EditP23

3D Editing via Propagation of Image Prompts to Multi-View

We propagate user-provided, single-view 2D edits to the multi-view representation of a 3D asset. This enables fast, mask-free, high-fidelity, and consistent 3D editing with intuitive control.

Abstract

We present EditP23, a method for mask-free 3D editing that propagates 2D image edits to multi-view representations in a 3D-consistent manner. In contrast to traditional approaches that rely on text-based prompting or explicit spatial masks, EditP23 enables intuitive edits by conditioning on a pair of images: an original view and its user-edited counterpart. These prompts guide an edit-aware flow in the latent space of a pre-trained multi-view diffusion model, coherently propagating the edit across views. Operating in a feed-forward manner (no optimisation), our method preserves the object’s identity in both structure and appearance. We demonstrate effectiveness across diverse categories and edits, achieving high fidelity to the source without masks.

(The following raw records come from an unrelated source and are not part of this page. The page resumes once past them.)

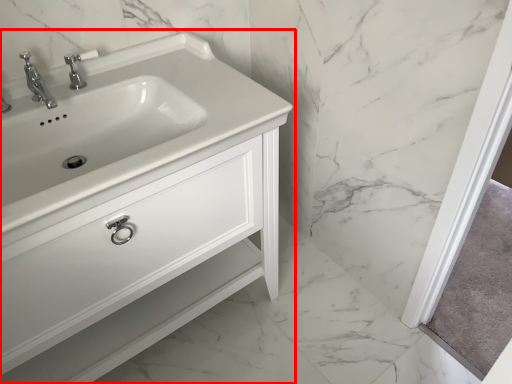
Question: Observing the image, what is the correct spatial positioning of bathroom cabinet (annotated by the red box) in reference to tap?

Choices:
 (A) right
 (B) left

Answer: (A)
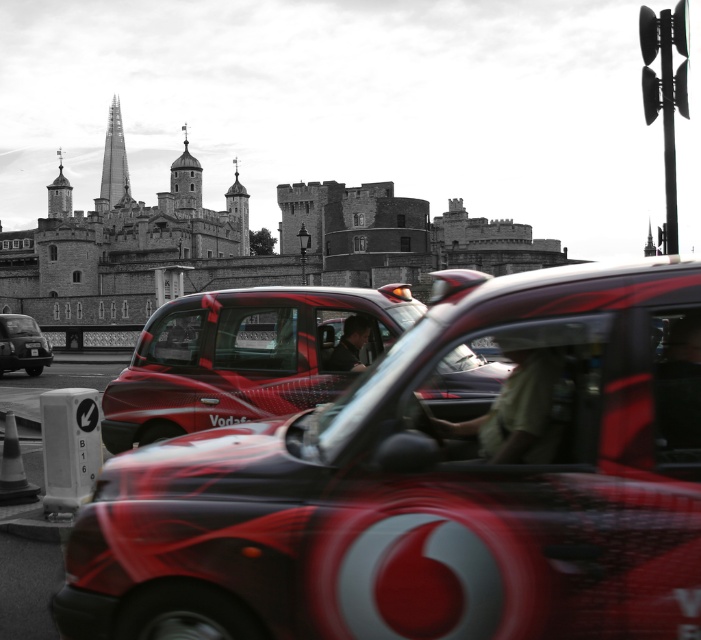
Is point (442, 499) farther from viewer compared to point (43, 355)?

No, it is in front of (43, 355).

How much distance is there between metallic red taxi at center and metallic silver car at left?

metallic red taxi at center is 59.75 meters away from metallic silver car at left.

Is point (435, 445) less distant than point (25, 360)?

Yes, it is in front of point (25, 360).

You are a GUI agent. You are given a task and a screenshot of the screen. Output one action in this format:
    pyautogui.click(x=<x>, y=<y>)
    Task: Click on the metallic red taxi at center
    The height and width of the screenshot is (640, 701).
    Given the screenshot: What is the action you would take?
    pyautogui.click(x=433, y=484)

Based on the photo, between metallic silver car at left and black plastic license plate at center, which one has more height?

metallic silver car at left is taller.

Does metallic silver car at left have a larger size compared to black plastic license plate at center?

Yes, metallic silver car at left is bigger than black plastic license plate at center.

Which is behind, point (32, 337) or point (32, 348)?

Point (32, 337)

Find the location of a particular element. Image resolution: width=701 pixels, height=640 pixels. metallic silver car at left is located at coordinates (20, 344).

Consider the image. Between metallic red taxi at center and black plastic license plate at center, which one is positioned higher?

black plastic license plate at center is higher up.

Who is more forward, (606, 308) or (34, 352)?

Positioned in front is point (606, 308).

Is point (512, 310) in front of point (29, 353)?

Yes, it is in front of point (29, 353).

Find the location of a particular element. Image resolution: width=701 pixels, height=640 pixels. metallic red taxi at center is located at coordinates (433, 484).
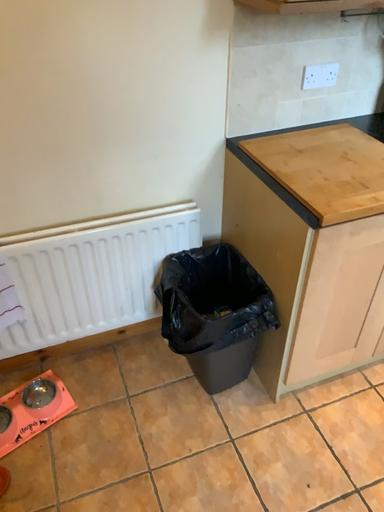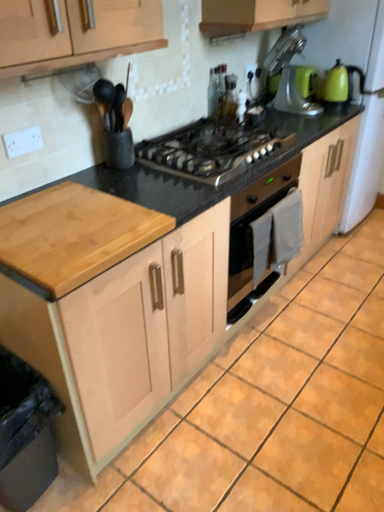
Question: How did the camera likely rotate when shooting the video?

Choices:
 (A) rotated upward
 (B) rotated downward

Answer: (A)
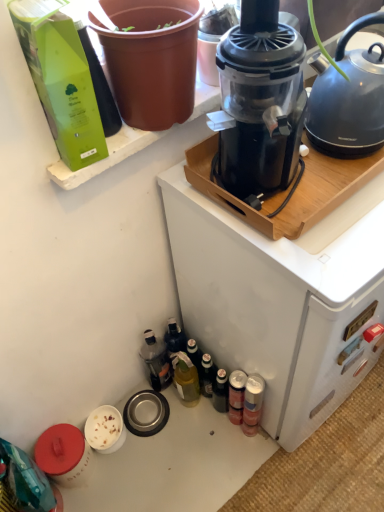
Image resolution: width=384 pixels, height=512 pixels. What are the coordinates of `vacant area that is situated to the right of metallic silver can at lower right, arranged as the first bottle when viewed from the right` in the screenshot? It's located at (311, 450).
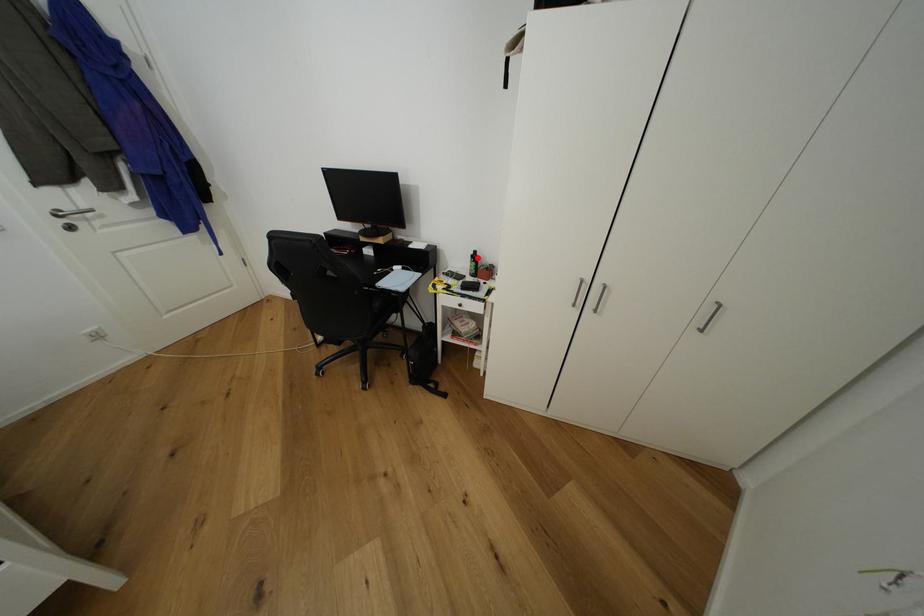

How EditP23 Works: From a 2D Edit to a 3D Model

The EditP23 pipeline propagates your 2D edit into a full, 3D-consistent object modification. The process is designed to be intuitive, requiring only a single edited view to guide the entire 3D update. Here’s how it unfolds:

1

Rendering & Initial Setup

The process begins with a 3D object, which is rendered to generate a multi-view grid (mv-grid) composed of six different viewpoints, and an additional fixed prompt view.

2

The 2D Edit

The user can take the prompt view and modify it with any preferred 2D editing tool, such as painting or generative AI. This user-edited image becomes the target view, which guides the 3D edit.

3

Edit Propagation via Multi-View Diffusion

The core of the method is a technique called "edit-aware denoising". At each step, the system runs two parallel processes within a multi-view diffusion model:

  • Source Branch: The original source mv-grid and source view are fed into the model to predict the velocity towards the original object.
  • Target Branch: The current, in-progress grid is conditioned on the target view to predict the velocity towards the final, edited object.
Edit-guided denoising at one timestep
By subtracting the source prediction from the target prediction, the model calculates an "edit-only delta" (vΞ”). This delta isolates the user's intended changes, ensuring the rest of the object's structure and appearance are preserved. This delta then guides the update for the next iteration, consistently propagating the edit across all views in the grid.
4

Final 3D Reconstruction

After the diffusion process completes, the final, edited multi-view grid is generated. This edited grid is then converted into a textured 3D mesh using a reconstruction module like InstantMesh. The output is a fully edited 3D object.